Dr Dre returns to street roots for new album

Dr Dre.

NEW YORK • Dr Dre has become one of music's richest entrepreneurs, but on the work he has declared as his grand finale, the rap legend vows never to forget his street roots.

Capping one of the biggest waits in rap history, he put out his first album in 16 years last week, timed one week before the release of the biopic Straight Outta Compton, about his former band, gangsta rap pioneers N.W.A.

Compton: A Soundtrack By Dr Dre offers a wistful look at the now 50-year-old's upbringing in the Los Angeles County city, long synonymous with gang violence.

While in time-tested hip-hop fashion the album's lyrics are full of bloodshed and boasting, his tone is striking for coming off not as angry but inspirational.

"I'm strong - financially, physically/Mentally I'm on a whole 'nother level/And don't forget that I came from the ghetto," he raps on the introspective Talking To My Diary, the closer of the album and perhaps his recording career.

Dr Dre, whose real name is Andre Romelle Young, was instrumental in creating the sound of N.W.A.

The group stunned much of white America in 1988 with F**k Tha Police, an unapologetic indictment of officers' treatment of young African Americans.

After massive success as a solo artist and producer, he headed Beats, an equally dominant company of headphones and other audio products.

Apple last year bought Beats and brought him into its fold in a US$3 billion (S$4.15 billion) deal.

Dr Dre, who released the album first on the new Apple Music streaming platform, has pledged to donate all his royalties to build a performing arts centre in Compton.

His net worth is estimated by Forbes at US$700 million. Or as he puts it in his first lines on the album: "I just bought California/Them other states ain't far behind it either."

Compton marks a wider musical exploration for Dr Dre beyond the turntable-driven hip-hop early in his career.

The album features powerful performances by Baltimore trumpeter Dontae Winslow, who closes the album with brassy strength.
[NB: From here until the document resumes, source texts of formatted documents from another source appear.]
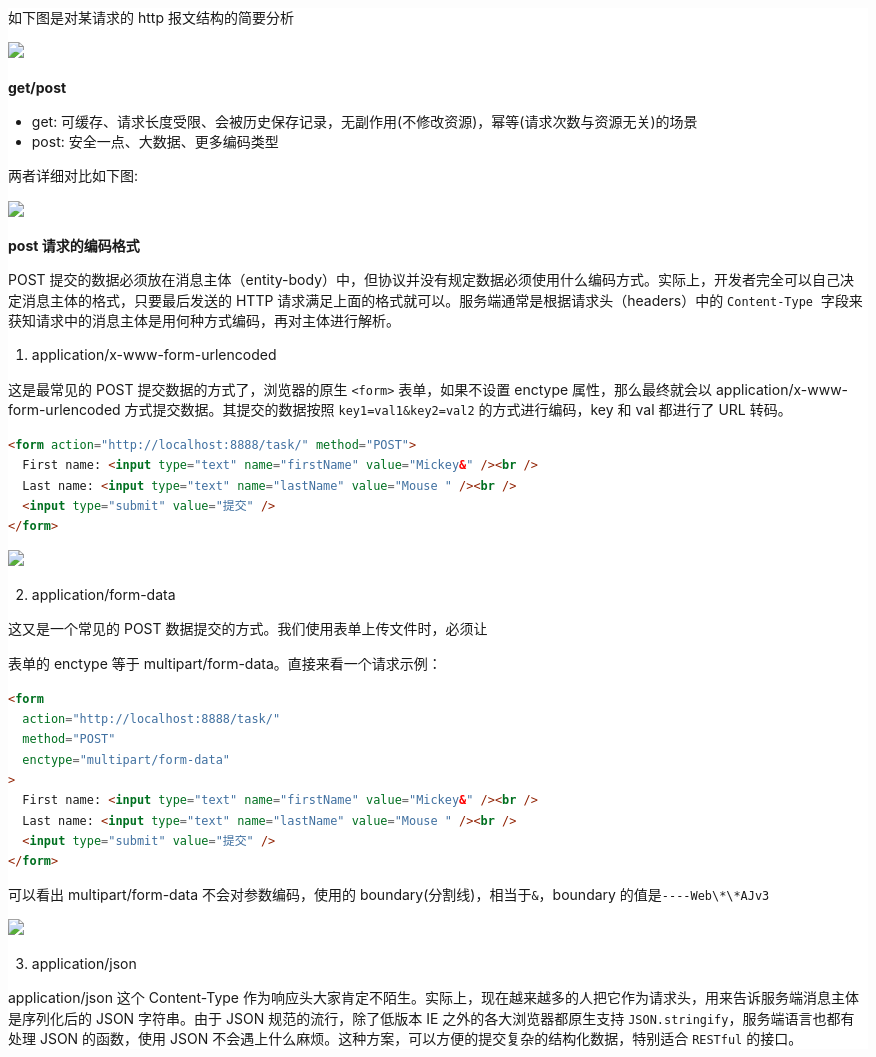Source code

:如下图是对某请求的 http 报文结构的简要分析

![](https://dailc.github.io/staticResource/blog/basicKnowledge/whenyouenteraurl/http_ajax_headers.png)

**get/post**

- get: 可缓存、请求长度受限、会被历史保存记录，无副作用(不修改资源)，幂等(请求次数与资源无关)的场景
- post: 安全一点、大数据、更多编码类型

两者详细对比如下图:

![](https://p1-jj.byteimg.com/tos-cn-i-t2oaga2asx/gold-user-assets/2019/2/14/168e9d9050b9d08a~tplv-t2oaga2asx-watermark.awebp)

**post 请求的编码格式**

POST 提交的数据必须放在消息主体（entity-body）中，但协议并没有规定数据必须使用什么编码方式。实际上，开发者完全可以自己决定消息主体的格式，只要最后发送的 HTTP 请求满足上面的格式就可以。服务端通常是根据请求头（headers）中的 `Content-Type`  字段来获知请求中的消息主体是用何种方式编码，再对主体进行解析。

1. application/x-www-form-urlencoded

这是最常见的 POST 提交数据的方式了，浏览器的原生 `<form>` 表单，如果不设置 enctype 属性，那么最终就会以 application/x-www-form-urlencoded 方式提交数据。其提交的数据按照 `key1=val1&key2=val2` 的方式进行编码，key 和 val 都进行了 URL 转码。

```html
<form action="http://localhost:8888/task/" method="POST">
  First name: <input type="text" name="firstName" value="Mickey&" /><br />
  Last name: <input type="text" name="lastName" value="Mouse " /><br />
  <input type="submit" value="提交" />
</form>
```

![](https://p3-juejin.byteimg.com/tos-cn-i-k3u1fbpfcp/ebcab6cdc62447969fddc636188594b7~tplv-k3u1fbpfcp-watermark.awebp)

2. application/form-data

这又是一个常见的 POST 数据提交的方式。我们使用表单上传文件时，必须让 <form> 表单的 enctype 等于 multipart/form-data。直接来看一个请求示例：

```html
<form
  action="http://localhost:8888/task/"
  method="POST"
  enctype="multipart/form-data"
>
  First name: <input type="text" name="firstName" value="Mickey&" /><br />
  Last name: <input type="text" name="lastName" value="Mouse " /><br />
  <input type="submit" value="提交" />
</form>
```

可以看出 multipart/form-data 不会对参数编码，使用的 boundary(分割线)，相当于`&`，boundary 的值是`----Web\*\*AJv3`

![](https://p3-juejin.byteimg.com/tos-cn-i-k3u1fbpfcp/ed4555a5f4c2423fac14593d6b2e3eac~tplv-k3u1fbpfcp-watermark.awebp)

3. application/json

application/json 这个 Content-Type 作为响应头大家肯定不陌生。实际上，现在越来越多的人把它作为请求头，用来告诉服务端消息主体是序列化后的 JSON 字符串。由于 JSON 规范的流行，除了低版本 IE 之外的各大浏览器都原生支持 `JSON.stringify`，服务端语言也都有处理 JSON 的函数，使用 JSON 不会遇上什么麻烦。这种方案，可以方便的提交复杂的结构化数据，特别适合 `RESTful` 的接口。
Dr Dre drives into hard-edged funk on tracks such as One Shot, One Kill and Genocide. The Death Row Records co-founder also brings out an all-star cast of collaborators for the album, including his proteges Eminem and Snoop Dogg and N.W.A. bandmate Ice Cube.

Also appearing in a brief, posthumous snippet is Eazy-E, the original N.W.A. frontman who died in 1995 from complications of Aids.

"I know Eazy can see me now, looking down through the clouds," Dr Dre says in one of many references to his once estranged bandmate.

He also taps younger artists, including the relatively unknown LA rapper Anderson .Paak, British soul singer Marsha Ambrosius and especially 28-year-old hip-hop sensation Kendrick Lamar, who also hails from Compton.

Eminem, in Medicine Man, shows off his reputation as the quickest-tongued of rappers. But he also makes a crude comment about sexual assault - an indirect reminder that Dr Dre, despite his commercial success, has faced accusations of violence against women.

Dr Dre has released only two previous solo albums: the blockbuster 1992 work The Chronic and 2001, which, despite its name, came out in 1999.

He had long been reported to be working on an album called Detox, but recently revealed he had shelved the project, saying that the quality was subpar.

By contrast, he said that songs came to him quickly for Compton as he returned to sites to shoot the movie.

Interviewed on Apple Music's Beats One radio, he said that music remained his calling despite years in business.

"We made a lot of money. And it was very gratifying - I've got to be honest with you," he said.

"But it did not give me the same feeling that I get from making a hit record. There's something about that feeling that's the ultimate high."